Certain implications for law enforcement officers flow from the Rothgery decision. In some jurisdictions, judicial opinions have said that the Sixth Amendment right to counsel attaches as soon as the prosecutor files a complaint and an arrest warrant is issued, even before the defendant’s arraignment or first appearance in court. (Example: People v. Viray, a 2005 decision of the California Court of Appeal.) Under such a standard, statements elicited from a suspect who had been charged by complaint but who had not yet been arraigned in court would be inadmissible under Massiah. It is now clear, as the Supreme Court said, that “That standard is wrong.”
While Rothgery clarifies that a prosecutor’s involvement in the crime-charging process is not controlling in triggering the right to counsel, it is still the rule that the filing of a grand jury indictment also causes the right to attach. In Patterson v. Illinois, the U.S. Supreme Court held in 1988 that once an indictment is returned, the right to counsel applies: “Our cases make it plain that the Sixth Amendment guaranteed defendant the right to have the assistance of counsel at his post-indictment interviews with law enforcement authorities,” said the Court.

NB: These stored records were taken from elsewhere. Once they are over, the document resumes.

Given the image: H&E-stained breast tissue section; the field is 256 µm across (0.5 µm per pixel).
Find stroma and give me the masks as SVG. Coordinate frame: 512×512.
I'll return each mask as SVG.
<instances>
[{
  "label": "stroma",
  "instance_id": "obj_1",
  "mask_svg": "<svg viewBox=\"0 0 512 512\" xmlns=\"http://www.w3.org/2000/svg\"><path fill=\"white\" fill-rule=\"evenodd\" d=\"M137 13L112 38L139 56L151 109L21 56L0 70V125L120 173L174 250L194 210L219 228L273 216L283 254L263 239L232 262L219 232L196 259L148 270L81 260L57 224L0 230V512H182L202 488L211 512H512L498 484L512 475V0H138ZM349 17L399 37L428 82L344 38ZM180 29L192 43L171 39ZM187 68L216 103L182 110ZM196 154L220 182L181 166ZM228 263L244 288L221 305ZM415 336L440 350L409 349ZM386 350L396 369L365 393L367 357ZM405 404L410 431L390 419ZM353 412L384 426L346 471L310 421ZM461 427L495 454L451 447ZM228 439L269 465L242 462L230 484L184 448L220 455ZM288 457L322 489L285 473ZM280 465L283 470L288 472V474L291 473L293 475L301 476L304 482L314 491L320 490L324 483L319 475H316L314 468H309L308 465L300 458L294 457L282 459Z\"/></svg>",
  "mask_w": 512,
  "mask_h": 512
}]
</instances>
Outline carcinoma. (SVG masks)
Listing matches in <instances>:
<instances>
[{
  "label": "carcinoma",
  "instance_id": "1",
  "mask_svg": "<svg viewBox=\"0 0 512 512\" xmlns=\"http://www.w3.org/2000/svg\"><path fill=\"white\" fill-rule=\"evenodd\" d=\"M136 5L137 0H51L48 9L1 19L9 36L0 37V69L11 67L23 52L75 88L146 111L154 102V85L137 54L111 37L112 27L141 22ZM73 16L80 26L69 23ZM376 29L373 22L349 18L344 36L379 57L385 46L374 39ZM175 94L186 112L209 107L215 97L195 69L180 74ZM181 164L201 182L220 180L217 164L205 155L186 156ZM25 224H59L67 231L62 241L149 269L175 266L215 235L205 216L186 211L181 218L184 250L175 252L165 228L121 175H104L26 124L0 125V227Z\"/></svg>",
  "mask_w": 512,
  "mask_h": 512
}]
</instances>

The court also ruled in Patterson that if the right has attached by indictment but the defendant has not yet made his first court appearance or asserted his right to counsel, it is permissible for police to take a Massiah waiver and obtain an admissible statement. (The court said that the standard Miranda warning and waiver would also satisfy Massiah in such a case.) However, once the right has attached and been asserted, no valid waiver can be obtained for police-initiated questioning on that case. (Michigan v. Jackson)
In other Sixth Amendment cases, such as McNeil v. Wisconsin and Texas v. Cobb, the Supreme Court has said that the Sixth Amendment right to counsel is “offense-specific.” This means that even if the suspect’s right has attached and been asserted as to a particular crime, this does not affect your ability to question him about other cases under investigation as to which the right has not yet attached (unless the uncharged case is really only a lesser-included offense of the charged case).
In Texas v. Cobb, for example, it was permissible for police to question Cobb about two murders for which he had neither been indicted nor made a first court appearance, even though his right to counsel had attached and been asserted on a closely related burglary charge for which he had already been arraigned and retained counsel.